— YOUR TASK —
From the records that follow, copy every line that contains the word "Intel".

— DATASET EXCERPTS —
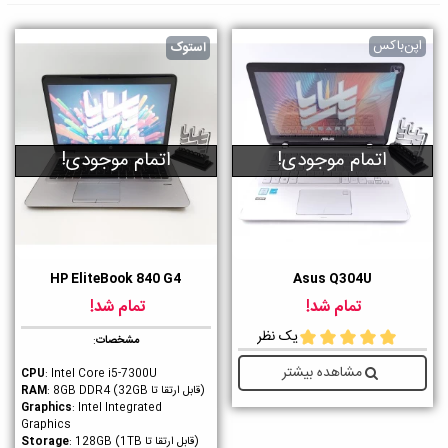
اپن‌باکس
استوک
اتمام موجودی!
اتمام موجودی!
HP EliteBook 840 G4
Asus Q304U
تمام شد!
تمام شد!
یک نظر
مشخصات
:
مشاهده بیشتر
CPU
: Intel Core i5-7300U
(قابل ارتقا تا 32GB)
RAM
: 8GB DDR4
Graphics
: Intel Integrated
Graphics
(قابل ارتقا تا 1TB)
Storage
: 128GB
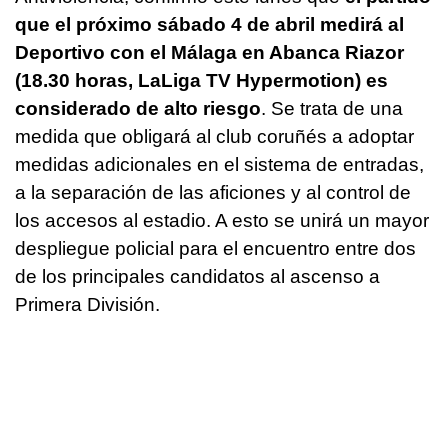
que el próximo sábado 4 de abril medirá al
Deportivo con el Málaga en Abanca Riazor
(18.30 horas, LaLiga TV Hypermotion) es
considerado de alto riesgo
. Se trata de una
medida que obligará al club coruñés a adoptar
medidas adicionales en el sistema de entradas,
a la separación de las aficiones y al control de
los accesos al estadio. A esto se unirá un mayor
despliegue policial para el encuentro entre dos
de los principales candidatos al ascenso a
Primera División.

— WRITTEN ANSWER —
: Intel Core i5-7300U
: Intel Integrated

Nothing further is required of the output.